Replacing harmful solvents with pressure change technology

Before the PHAs can be processed and tested, they must first be extracted from the microorganisms. This is the specialist field of Vásquez-Caicedo, group manager of the Food Processing Technology Group at Fraunhofer IGB. As a rule, this so-called purification process uses solvents such as chloroform. However, as she explains, the aim is to move away from environmentally harmful solvents. Instead, she has developed a purely mechanical/physical method of cell disruption. Known as pressure change technology (PCT), this involves the addition of a process gas to the fermentation broth containing the microorganisms. The broth is then pressurized, with the result that the gas penetrates the cytoplasm of the cells. A rapid lowering of pressure in the broth destroys the cells and releases the PHA.

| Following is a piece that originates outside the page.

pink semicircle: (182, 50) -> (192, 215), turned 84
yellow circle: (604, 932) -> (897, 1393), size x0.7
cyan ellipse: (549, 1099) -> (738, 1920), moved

Lab equipment for cell disruption and extraction of functional materials at Fraunhofer IGB. Credit: Fraunhofer-Gesellschaft

Following purification, the PHA is sent in the form of a white powder to Fraunhofer IVV in Freising. Here, it is turned first into granules and then into a polymer film. Initial testing on small sheets of this polymer has examined material characteristics such as , plasticity and various barrier properties—essential if future packaging is to provide cosmetic ingredients with, for example, effective protection against desiccation.

Dr. Cornelia Stramm from Fraunhofer IVV is happy with the results so far: "In terms of their mechanical properties, some PHA types are still proving somewhat difficult to process. We need to make a few adjustments there. But in terms of their barrier properties, PHAs show great potential compared to other biopolymers." At the end of each testing cycle, she sends the results back to Stuttgart along with recommendations for further action, and then the process begins again.

Based on this feedback from Fraunhofer IVV, Zibek's working group at Fraunhofer IGB has modified its feed strategy. The bacteria are now given an additional cosubstrate, which increases the PHA's valerate content, thereby making the end product more pliable.

Further enhancement with every feedback loop

While volumes are still very low and production takes a lot of time, the process is steadily improving with each feedback loop.

Once the various steps have been finalized, a life cycle analysis conducted by external project partner LCS Life Cycle Simulation will evaluate the energy efficiency and sustainability of the entire process in order to compare it with existing processes. All three researchers from Fraunhofer see big potential for PHAs. In the future, particularly for small items of disposable packaging, they could offer a genuine alternative to conventional petroleum-based plastics.